Pension Litigation Update

July 01, 2001 In December 1999, the Association commenced legal actions challenging Bill C-78, in conjunction with other federal government unions. Bill C-78 is the legislation that gives the federal government control of the $30 billion plus surplus in the Public Service Superannuation Plan, the Canadian Forces Superannuation Plan and the Royal Canadian Mounted Police Superannuation Plan. The legal actions challenge ownership of the surplus prior to the enactment of the legislation, and also challenge the legitimacy of Bill C-78. We take the position that the surplus represents deferred wages and belongs to employees. Furthermore, our stand is that Bill C-78 is in violation of the Canadian Charter of Rights, the Bill of Rights, and expropriation law. A similar legal action was also commenced by an Armed Forces Pensioners’ Association as well as RCMP Associations from Ontario, Quebec and B.C.
Since the actions were commenced, the federal government lawyers have brought a number of procedural motions that have prevented the cases from proceeding on their merits. In the first motion, the government claimed that the three cases should be heard in the Federal Court of Canada rather than the Ontario Superior Court of Justice. The government lost this motion and costs were awarded to the unions and associations challenging Bill C-78. The government then sought leave to appeal this decision to a higher level of court. Again, they were unsuccessful and costs were given to the unions and associations. Therefore, the cases will be proceeding in the Ontario Court.
More recently, the federal government lawyers have brought further motions that will be heard by a judge on July 3, 2001. One of the issues is whether some of the unions and associations have the legal status to bring actions in the Ontario Court. The second issue is whether the three actions should be consolidated into one action, with only one law firm representing all of the unions and associations. The unions and associations will be resisting both of these motions. With regard to the consolidation issue, they will argue that even though the three actions raise many similar issues, there are some differences. In addition, the three groups will say that they are entitled to separate legal representation. (In a decision on one of the previous motions, the judge noted that it was surprising that there were only three actions given the number of organizations involved.) Finally, counsel in all three actions have assured the court and government counsel that they are willing to have the three actions heard together and that they will cooperate in order to avoid unnecessary duplication in the litigation process.
In an effort to move the actions forward as quickly as possible, counsel for the unions and associations recently met with a case management master - a court official who has powers similar to a judge and assists the parties in setting out time tables for completing the next steps in the actions and scheduling motions etc. The parties will be meeting again with the master in September, 2001 to discuss the exchange of documents and scheduling examinations for discovery. If all goes according to plan, it is likely that the actual trials dealing with ownership of the surplus and challenging the legitimacy of Bill C-78 will take place some time in 2002 or 2003.

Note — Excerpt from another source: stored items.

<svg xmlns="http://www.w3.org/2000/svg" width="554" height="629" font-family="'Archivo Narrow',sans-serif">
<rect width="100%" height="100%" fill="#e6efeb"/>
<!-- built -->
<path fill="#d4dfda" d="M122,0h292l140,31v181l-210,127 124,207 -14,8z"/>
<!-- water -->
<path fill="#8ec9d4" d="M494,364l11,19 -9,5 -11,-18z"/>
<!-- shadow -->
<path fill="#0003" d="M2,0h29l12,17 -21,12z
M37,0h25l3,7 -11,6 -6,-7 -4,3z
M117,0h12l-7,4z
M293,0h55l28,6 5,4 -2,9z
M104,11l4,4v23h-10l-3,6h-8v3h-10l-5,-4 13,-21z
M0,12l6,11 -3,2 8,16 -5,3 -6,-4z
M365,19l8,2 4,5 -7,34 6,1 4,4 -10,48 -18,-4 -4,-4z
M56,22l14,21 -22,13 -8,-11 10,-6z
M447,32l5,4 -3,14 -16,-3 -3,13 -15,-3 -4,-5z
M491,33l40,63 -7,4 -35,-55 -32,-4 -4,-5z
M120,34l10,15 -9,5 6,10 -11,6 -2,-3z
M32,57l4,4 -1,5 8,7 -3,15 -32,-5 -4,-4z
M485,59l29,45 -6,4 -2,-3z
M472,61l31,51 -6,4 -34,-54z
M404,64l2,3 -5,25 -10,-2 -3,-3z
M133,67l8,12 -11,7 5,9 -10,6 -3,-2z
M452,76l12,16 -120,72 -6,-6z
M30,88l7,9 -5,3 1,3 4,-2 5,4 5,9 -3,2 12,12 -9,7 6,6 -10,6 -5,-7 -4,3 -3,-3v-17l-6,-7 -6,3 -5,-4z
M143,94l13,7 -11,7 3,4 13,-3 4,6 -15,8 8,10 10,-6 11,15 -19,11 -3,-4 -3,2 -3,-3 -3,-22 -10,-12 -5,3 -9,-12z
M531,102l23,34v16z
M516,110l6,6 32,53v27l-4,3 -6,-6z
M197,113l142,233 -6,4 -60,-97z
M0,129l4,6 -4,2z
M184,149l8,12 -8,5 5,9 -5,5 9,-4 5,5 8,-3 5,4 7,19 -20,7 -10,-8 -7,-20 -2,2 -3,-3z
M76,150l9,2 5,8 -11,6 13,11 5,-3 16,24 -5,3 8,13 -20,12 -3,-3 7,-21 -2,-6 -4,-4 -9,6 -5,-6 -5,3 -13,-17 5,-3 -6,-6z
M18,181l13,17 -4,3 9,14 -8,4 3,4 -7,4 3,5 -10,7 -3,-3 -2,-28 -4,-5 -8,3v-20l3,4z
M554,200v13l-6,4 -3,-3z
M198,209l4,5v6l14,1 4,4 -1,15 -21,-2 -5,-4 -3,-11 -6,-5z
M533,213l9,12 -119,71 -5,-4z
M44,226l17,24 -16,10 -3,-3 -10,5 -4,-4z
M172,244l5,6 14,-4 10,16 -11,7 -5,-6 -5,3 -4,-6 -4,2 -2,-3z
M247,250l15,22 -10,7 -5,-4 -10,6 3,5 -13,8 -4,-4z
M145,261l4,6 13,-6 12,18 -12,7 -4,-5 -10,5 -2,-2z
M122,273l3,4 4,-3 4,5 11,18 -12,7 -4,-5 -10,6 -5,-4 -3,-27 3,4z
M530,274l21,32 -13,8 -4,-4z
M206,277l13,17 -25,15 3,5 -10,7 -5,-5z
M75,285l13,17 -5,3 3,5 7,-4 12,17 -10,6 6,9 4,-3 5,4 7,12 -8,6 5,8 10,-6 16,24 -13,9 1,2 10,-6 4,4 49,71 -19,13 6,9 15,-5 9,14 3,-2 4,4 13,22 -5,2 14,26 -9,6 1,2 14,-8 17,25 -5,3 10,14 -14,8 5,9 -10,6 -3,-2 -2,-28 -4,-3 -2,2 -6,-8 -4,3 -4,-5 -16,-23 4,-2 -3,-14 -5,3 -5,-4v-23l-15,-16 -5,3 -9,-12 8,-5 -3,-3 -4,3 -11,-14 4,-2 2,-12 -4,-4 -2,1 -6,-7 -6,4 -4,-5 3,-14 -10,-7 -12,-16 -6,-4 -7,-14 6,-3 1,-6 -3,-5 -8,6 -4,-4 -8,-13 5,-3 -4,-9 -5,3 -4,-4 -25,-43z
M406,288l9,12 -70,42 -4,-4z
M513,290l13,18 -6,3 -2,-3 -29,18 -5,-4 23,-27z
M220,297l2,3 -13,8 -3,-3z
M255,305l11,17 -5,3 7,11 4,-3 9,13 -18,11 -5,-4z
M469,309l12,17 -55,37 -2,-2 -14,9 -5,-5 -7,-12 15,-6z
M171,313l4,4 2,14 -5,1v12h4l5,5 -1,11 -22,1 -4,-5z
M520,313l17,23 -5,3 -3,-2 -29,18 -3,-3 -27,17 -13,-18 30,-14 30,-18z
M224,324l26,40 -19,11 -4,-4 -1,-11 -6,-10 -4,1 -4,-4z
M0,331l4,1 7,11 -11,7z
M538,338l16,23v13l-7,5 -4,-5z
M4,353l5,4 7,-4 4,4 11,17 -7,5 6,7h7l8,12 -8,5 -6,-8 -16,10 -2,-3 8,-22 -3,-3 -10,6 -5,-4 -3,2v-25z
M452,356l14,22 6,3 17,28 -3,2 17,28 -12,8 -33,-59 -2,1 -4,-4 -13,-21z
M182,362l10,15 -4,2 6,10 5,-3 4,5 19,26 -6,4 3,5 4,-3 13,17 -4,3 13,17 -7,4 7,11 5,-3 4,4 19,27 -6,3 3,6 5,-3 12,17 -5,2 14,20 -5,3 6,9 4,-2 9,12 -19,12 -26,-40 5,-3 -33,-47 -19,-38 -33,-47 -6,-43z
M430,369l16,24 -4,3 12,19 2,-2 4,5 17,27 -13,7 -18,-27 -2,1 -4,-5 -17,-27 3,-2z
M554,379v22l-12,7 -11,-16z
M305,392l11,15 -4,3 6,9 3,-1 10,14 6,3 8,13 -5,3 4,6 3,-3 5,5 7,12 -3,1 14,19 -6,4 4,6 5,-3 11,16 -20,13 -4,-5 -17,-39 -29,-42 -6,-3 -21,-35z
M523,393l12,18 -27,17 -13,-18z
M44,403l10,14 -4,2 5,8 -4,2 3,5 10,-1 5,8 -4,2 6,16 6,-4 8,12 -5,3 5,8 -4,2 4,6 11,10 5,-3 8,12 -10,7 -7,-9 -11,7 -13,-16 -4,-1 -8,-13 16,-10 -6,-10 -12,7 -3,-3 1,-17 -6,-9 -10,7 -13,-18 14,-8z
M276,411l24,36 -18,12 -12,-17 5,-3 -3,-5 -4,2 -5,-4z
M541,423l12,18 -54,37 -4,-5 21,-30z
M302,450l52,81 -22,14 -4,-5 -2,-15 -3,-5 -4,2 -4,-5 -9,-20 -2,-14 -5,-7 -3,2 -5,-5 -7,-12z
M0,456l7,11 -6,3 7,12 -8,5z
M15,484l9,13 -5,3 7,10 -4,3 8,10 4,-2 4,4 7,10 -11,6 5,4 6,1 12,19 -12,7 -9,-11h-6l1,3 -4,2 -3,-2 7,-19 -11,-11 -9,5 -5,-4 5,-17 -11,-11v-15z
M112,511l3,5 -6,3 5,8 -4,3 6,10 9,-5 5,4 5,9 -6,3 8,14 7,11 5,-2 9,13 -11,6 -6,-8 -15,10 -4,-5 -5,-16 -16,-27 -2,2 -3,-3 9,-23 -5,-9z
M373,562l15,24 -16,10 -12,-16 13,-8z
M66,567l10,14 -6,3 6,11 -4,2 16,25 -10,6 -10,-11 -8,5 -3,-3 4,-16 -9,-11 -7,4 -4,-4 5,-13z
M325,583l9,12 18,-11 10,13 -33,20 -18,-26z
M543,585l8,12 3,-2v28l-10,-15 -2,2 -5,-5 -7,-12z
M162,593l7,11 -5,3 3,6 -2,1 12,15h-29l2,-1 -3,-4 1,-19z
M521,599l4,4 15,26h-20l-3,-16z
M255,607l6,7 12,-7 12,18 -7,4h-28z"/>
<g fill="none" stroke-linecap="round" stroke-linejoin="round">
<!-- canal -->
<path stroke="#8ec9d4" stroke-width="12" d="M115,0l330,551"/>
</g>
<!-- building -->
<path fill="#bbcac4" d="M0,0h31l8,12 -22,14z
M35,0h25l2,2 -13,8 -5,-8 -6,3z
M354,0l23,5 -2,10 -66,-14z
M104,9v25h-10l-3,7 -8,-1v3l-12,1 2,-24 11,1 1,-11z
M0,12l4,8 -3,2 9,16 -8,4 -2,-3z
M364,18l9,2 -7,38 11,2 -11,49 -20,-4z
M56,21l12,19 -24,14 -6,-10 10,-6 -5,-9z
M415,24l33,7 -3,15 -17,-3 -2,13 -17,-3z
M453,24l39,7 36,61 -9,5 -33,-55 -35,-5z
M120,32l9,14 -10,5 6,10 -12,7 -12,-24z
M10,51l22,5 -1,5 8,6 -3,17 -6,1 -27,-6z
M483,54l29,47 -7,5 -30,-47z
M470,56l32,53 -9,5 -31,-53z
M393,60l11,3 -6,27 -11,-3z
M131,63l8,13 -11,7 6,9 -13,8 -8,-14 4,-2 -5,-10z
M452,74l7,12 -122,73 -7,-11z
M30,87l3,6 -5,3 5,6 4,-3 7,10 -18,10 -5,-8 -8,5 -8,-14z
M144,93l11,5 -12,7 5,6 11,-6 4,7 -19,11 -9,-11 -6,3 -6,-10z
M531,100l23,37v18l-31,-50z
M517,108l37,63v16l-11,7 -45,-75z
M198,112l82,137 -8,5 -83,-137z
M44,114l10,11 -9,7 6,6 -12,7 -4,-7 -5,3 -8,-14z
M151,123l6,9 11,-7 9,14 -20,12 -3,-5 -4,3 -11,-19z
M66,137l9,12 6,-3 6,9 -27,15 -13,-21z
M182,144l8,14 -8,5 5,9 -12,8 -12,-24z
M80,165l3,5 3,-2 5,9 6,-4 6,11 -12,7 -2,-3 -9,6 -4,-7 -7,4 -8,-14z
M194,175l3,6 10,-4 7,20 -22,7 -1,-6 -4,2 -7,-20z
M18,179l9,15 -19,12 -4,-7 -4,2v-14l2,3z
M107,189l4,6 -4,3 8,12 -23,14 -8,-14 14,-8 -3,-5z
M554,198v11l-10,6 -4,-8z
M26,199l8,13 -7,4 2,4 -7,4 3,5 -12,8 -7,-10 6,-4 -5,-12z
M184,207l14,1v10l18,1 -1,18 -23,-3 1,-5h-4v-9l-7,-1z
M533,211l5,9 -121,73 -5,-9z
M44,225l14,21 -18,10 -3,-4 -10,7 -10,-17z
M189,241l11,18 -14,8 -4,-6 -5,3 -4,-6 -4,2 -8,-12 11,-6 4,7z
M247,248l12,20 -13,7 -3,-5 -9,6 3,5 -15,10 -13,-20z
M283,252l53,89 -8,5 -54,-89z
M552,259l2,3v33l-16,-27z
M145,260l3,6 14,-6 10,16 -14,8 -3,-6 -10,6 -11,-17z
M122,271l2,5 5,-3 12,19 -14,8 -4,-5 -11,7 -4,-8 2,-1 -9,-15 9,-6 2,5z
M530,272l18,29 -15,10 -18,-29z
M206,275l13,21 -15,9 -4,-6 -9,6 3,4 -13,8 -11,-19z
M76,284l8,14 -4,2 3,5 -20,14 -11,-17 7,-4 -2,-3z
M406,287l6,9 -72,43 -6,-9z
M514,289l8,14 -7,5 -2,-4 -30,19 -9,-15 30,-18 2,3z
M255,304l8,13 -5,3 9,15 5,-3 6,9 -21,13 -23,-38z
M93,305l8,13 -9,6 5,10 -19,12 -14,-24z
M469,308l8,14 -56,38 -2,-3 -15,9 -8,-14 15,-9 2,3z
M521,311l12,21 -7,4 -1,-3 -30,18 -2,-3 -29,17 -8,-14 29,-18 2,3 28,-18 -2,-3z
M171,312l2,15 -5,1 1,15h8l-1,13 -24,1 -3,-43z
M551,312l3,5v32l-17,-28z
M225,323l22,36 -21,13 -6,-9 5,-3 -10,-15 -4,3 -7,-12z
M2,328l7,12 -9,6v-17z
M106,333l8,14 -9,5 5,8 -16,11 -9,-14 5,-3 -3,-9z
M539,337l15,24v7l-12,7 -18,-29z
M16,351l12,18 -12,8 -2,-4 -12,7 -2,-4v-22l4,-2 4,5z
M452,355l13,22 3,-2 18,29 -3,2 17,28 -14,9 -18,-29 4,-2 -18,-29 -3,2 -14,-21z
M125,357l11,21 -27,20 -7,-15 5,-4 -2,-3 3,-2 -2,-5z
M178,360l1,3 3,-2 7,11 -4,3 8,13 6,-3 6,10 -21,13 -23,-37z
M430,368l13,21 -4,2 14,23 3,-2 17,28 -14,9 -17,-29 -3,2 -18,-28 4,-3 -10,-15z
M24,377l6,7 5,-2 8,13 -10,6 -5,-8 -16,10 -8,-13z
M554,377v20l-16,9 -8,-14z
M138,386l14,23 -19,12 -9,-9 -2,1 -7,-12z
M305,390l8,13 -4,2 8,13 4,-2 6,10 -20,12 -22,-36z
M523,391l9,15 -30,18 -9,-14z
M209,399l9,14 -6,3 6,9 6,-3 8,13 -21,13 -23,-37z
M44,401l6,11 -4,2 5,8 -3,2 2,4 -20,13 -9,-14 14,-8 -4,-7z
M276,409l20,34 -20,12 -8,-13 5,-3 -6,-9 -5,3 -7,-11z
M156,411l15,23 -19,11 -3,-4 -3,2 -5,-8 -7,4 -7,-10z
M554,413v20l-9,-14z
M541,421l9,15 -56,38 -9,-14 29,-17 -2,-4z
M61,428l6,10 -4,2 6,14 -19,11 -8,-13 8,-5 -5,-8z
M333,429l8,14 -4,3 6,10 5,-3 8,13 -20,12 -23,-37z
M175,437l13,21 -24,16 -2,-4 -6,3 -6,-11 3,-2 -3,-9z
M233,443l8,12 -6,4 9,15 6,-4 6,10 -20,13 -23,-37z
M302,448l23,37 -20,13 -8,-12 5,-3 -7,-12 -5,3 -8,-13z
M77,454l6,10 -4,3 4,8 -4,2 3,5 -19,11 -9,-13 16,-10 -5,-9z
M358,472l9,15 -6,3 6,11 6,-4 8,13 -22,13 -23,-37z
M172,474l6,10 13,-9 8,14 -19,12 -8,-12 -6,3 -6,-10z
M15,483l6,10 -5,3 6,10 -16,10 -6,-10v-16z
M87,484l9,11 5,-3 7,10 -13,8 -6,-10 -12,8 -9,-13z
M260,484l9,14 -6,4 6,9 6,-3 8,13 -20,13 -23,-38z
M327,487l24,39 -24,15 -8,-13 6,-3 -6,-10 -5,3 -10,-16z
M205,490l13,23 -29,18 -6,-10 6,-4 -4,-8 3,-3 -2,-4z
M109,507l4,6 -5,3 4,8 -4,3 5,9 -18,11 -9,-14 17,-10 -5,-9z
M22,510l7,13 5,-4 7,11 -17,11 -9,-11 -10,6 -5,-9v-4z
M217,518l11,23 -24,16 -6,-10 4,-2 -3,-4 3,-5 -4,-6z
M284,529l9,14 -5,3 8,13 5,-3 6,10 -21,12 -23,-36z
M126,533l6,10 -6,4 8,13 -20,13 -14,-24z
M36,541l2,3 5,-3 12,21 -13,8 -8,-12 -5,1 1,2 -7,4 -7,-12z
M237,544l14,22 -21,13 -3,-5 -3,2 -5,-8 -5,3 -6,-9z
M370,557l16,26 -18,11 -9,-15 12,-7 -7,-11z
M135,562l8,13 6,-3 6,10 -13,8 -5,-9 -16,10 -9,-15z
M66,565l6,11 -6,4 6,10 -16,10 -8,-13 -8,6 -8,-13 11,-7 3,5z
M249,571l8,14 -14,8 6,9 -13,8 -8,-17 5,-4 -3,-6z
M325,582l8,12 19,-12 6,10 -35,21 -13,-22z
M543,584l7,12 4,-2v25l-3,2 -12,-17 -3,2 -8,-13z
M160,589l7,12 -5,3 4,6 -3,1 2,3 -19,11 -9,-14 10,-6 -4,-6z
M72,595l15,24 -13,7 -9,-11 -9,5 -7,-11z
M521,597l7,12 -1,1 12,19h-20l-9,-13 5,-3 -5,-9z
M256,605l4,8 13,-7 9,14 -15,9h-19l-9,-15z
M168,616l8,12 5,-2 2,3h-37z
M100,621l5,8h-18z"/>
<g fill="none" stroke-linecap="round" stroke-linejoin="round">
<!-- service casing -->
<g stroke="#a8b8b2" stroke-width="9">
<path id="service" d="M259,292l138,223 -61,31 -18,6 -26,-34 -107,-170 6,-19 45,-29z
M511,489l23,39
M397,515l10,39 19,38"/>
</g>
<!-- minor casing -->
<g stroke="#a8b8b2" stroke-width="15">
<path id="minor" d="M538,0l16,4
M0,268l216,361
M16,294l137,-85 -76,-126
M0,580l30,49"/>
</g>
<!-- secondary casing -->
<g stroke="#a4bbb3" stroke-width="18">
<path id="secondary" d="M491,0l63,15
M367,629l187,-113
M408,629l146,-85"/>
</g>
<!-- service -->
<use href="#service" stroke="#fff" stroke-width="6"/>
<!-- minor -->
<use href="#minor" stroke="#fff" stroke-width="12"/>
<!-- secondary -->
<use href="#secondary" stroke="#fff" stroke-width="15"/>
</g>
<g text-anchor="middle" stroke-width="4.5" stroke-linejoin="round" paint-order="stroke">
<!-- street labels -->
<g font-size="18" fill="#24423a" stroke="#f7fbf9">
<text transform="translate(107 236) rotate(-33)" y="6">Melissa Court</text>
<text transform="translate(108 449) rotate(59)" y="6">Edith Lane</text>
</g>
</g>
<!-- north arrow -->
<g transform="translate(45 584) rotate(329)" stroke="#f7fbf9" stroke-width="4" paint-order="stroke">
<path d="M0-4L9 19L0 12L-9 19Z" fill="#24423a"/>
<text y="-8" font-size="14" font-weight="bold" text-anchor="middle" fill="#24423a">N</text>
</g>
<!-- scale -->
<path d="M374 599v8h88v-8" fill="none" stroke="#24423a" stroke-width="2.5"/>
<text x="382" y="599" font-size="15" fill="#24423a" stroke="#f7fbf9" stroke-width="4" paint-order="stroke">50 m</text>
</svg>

You may recall that we currently have two additional legal challenges which are currently being held in abeyance at the Federal level. These cases arose from the government’s actions to amortize approximately $11.2 billion from the various federal pension plans, and its failure to credit interest to the pension account based on the full value of the plan. These amounts are in addition to the $30 billion it intends to take under Bill C-78. These two cases will proceed once the present challenge to Bill C-78 is completed.